TASK INSTRUCTIONS: Run through the data and copy out every line that mentions the word "pixel".

Collected data entries:
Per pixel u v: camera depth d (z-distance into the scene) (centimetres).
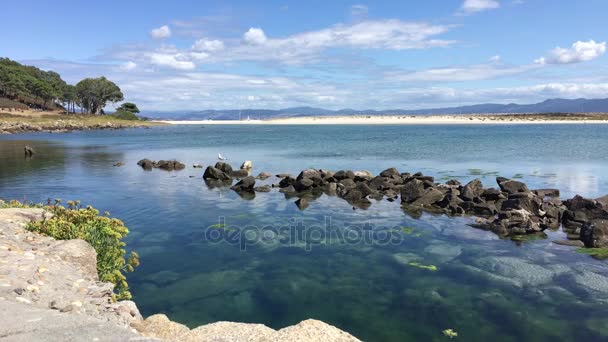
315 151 6134
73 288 898
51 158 4975
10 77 16262
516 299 1228
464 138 8919
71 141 8225
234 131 13850
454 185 2955
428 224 2086
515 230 1944
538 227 1962
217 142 8250
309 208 2431
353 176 3297
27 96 17862
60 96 17950
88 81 17600
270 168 4244
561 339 1012
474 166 4288
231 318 1112
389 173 3353
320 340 790
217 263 1507
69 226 1194
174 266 1473
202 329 832
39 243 1094
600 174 3666
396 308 1171
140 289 1283
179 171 4006
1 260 916
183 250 1642
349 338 815
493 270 1459
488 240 1820
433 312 1148
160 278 1367
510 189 2734
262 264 1502
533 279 1378
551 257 1598
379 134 11112
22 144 7188
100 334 603
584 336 1025
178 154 5759
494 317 1120
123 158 5112
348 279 1373
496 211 2303
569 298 1234
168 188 3034
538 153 5516
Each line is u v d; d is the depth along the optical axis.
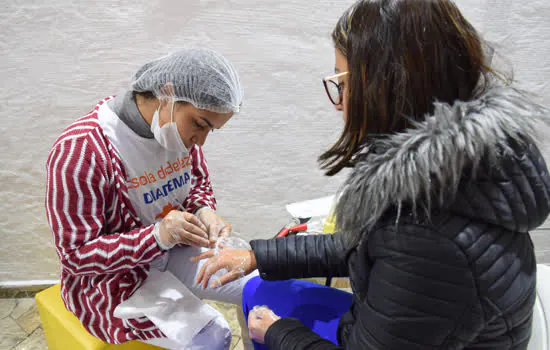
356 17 0.61
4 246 1.80
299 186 1.81
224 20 1.42
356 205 0.62
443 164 0.53
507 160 0.55
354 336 0.69
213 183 1.77
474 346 0.64
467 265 0.55
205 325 1.06
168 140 0.99
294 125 1.66
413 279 0.58
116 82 1.49
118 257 0.97
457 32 0.57
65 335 1.24
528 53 1.57
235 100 0.92
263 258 1.01
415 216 0.57
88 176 0.93
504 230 0.58
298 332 0.84
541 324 0.78
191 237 0.97
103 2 1.34
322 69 1.55
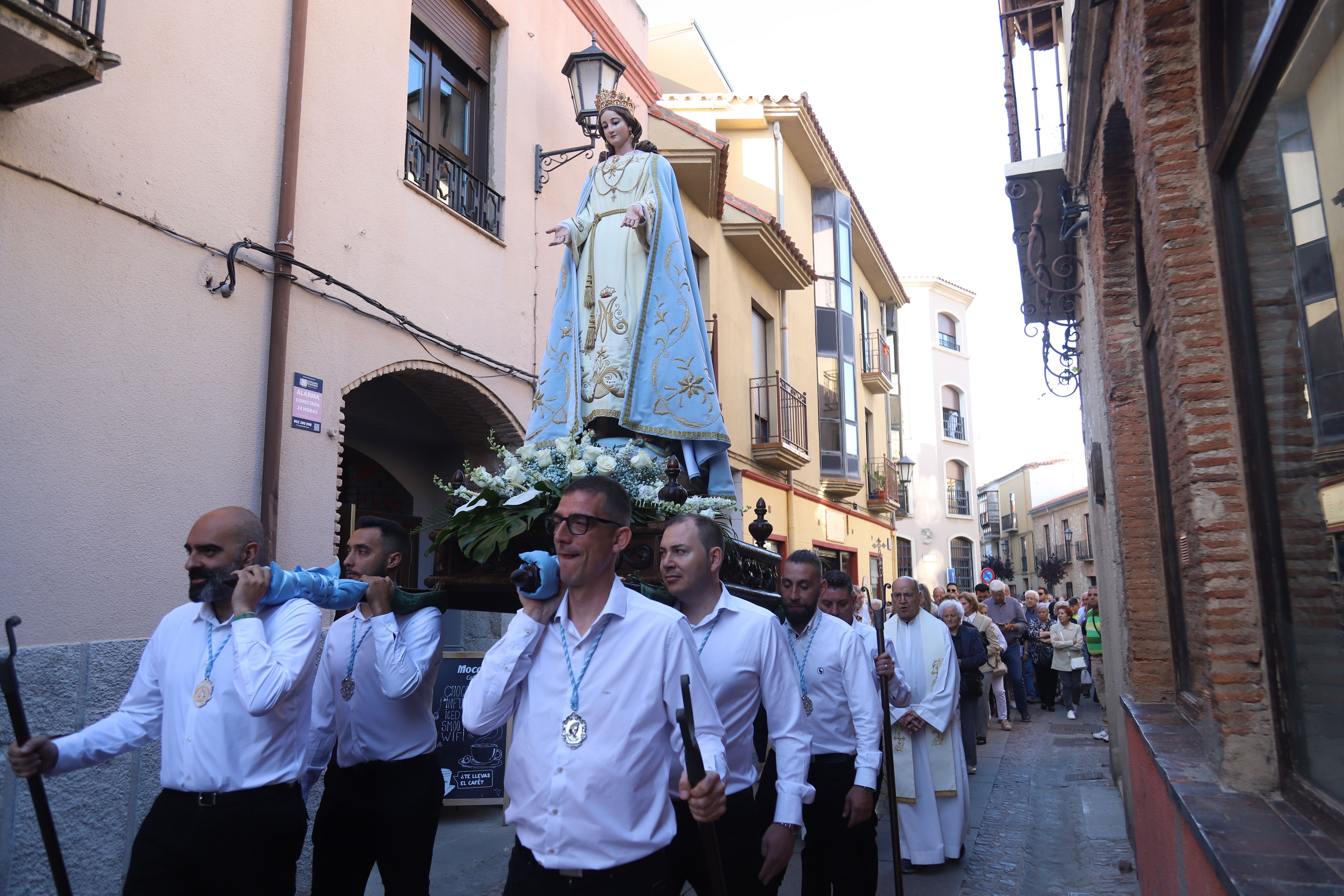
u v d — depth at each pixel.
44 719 4.02
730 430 13.21
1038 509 47.78
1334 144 2.13
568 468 3.67
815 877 4.07
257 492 5.34
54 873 2.64
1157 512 5.43
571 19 9.16
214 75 5.16
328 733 3.84
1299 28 2.28
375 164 6.44
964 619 9.42
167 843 2.89
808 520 16.89
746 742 3.27
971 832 6.97
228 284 5.18
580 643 2.49
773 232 13.90
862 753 3.87
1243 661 2.94
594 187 4.92
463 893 5.29
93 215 4.43
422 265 6.85
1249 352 2.91
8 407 4.01
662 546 3.43
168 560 4.74
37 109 4.16
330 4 6.12
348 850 3.75
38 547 4.11
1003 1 7.63
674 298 4.63
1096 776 8.82
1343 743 2.28
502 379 7.73
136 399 4.61
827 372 18.39
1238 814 2.65
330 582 3.37
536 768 2.41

WORKED SOLUTION:
Per pixel u v: camera depth d (z-distance into the scene) (centimetres).
u v d — depth at each pixel.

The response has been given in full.